Javascript – Relatively large data on client side in web application

client-sidejavascriptweb-development

We are discussing on building a web application where (as per clients requirement), there will be relatively large data (60,000 items) to be shown as tree view.

Let's assume each item is string of 500 characters .

My questions is about maintaining such data on client side.

Basically this is an overkill to be used in asp.NET web form with viewstate (correct me if I am wrong).

What are better options of handling such huge list of items with providing sorting and searching ability on them?

I was thinking to bring them once and keep them in local storage but then found out local storage to be limited to 5MB and it's clear that we need more.

Best Answer

I had a similar problem where we needed to display information about cars and other products that was structured like a tree (car brand -> model -> type -> build year). Even if the browser would hold that much data (not sure about that) it would take forever to download it.

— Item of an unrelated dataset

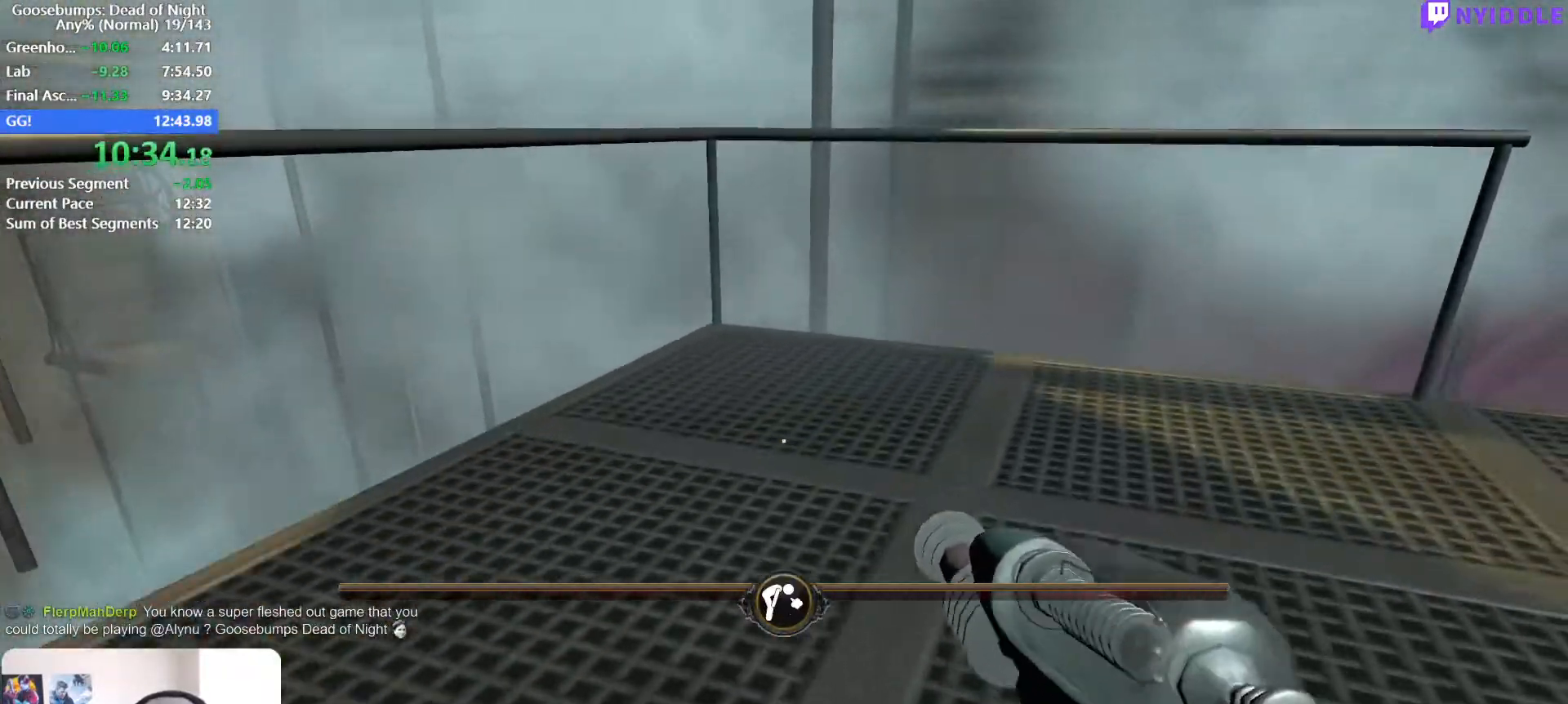
{"keys": ["d", "shift", "w"], "mouse": [], "events": []}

What I did: Load the first level and load other levels via Ajax only when actually needed for display. Since we needed to display this as a menu and show the next level very fast on mouse over the possible results where cached on the server (if you need specific sorting this may become a problem).

Same goes for searching and sorting. Let the server do it and load the results. You won't sort over the whole structure in a tree view, but only on one level. Obviously this may be the most difficult part depending on how exactly your data is structured and what types of searching and sorting you want to do.

Also in a tree view people won't have open all nodes at once, this makes it bad to handle and you would need to scroll all the time. You could still load the first two levels if the amount of data allows it and then load level three if level two is opened for some item. So this can be handled as you need it.

Even if loading on demand would not work for you, you could still just load level one and after that when the document is loaded start some process in the background that loads the deeper levels one by one. This would most likely work faster than the user can scroll down.